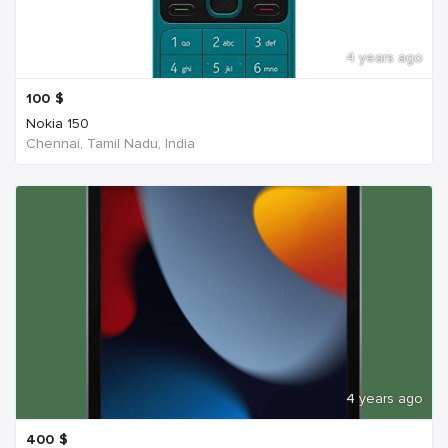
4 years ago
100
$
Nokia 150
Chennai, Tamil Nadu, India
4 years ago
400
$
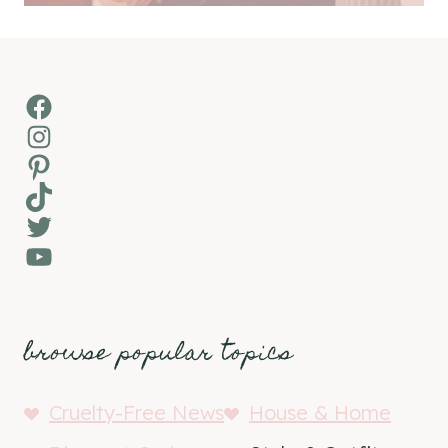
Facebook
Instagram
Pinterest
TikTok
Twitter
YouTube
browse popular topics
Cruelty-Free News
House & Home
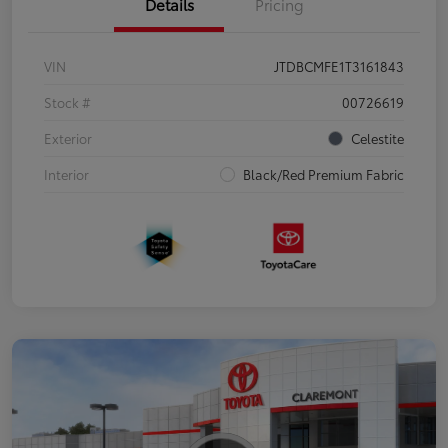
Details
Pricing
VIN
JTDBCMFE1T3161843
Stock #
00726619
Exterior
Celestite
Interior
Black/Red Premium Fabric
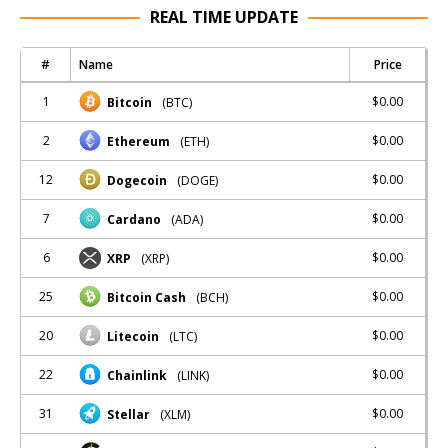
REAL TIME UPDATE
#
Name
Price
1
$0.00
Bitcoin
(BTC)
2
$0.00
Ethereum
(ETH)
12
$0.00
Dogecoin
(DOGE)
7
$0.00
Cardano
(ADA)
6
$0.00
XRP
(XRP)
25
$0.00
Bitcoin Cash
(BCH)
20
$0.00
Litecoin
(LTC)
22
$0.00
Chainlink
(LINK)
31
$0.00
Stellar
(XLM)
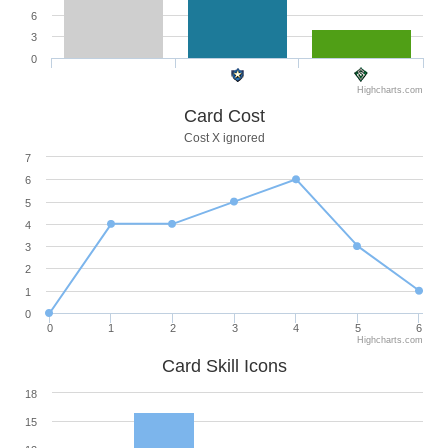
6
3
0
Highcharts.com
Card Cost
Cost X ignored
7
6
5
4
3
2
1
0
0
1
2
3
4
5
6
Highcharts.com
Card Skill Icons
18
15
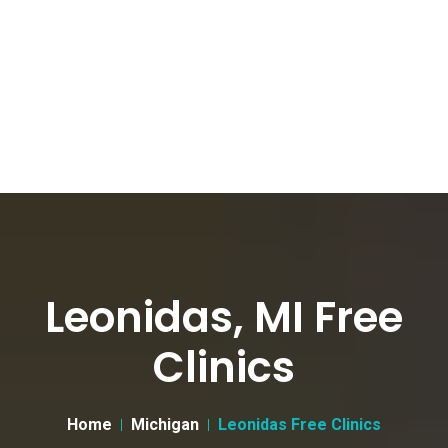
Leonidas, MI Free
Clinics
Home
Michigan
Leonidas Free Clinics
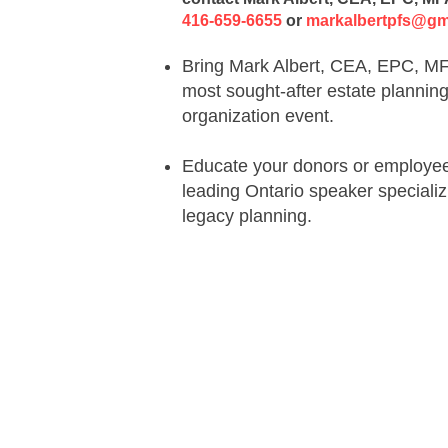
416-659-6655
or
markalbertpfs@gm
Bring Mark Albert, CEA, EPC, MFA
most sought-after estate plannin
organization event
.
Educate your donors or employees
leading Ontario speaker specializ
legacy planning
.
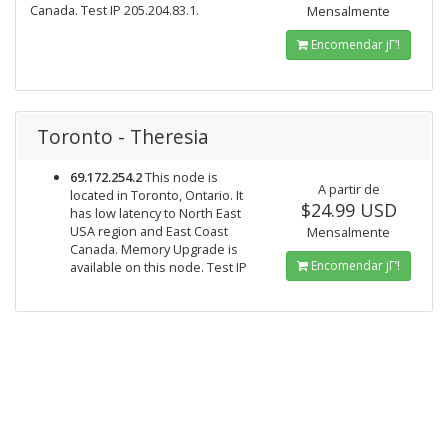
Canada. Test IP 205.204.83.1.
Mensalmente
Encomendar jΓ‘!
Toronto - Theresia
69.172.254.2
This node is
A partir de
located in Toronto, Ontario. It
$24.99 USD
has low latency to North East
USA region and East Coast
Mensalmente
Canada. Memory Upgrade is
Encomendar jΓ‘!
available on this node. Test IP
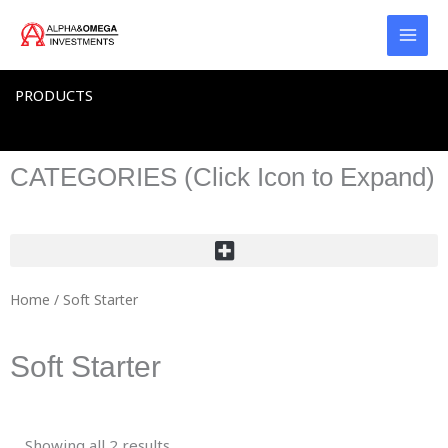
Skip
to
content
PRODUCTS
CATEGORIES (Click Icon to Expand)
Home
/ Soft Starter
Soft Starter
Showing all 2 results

..........

INSTRUCTIONS TO FOLLOW =>
Exact copy, pictures excluded: every line above from the one containing "most sought-after estate plannin" to the one containing "has low latency to North East", inclusive, and nothing more.

RESULT FOR THIS TASK =>
most sought-after estate plannin
organization event
.
Educate your donors or employees
leading Ontario speaker specializ
legacy planning
.
Canada. Test IP 205.204.83.1.
Mensalmente
Encomendar jΓ‘!
Toronto - Theresia
69.172.254.2
This node is
A partir de
located in Toronto, Ontario. It
$24.99 USD
has low latency to North East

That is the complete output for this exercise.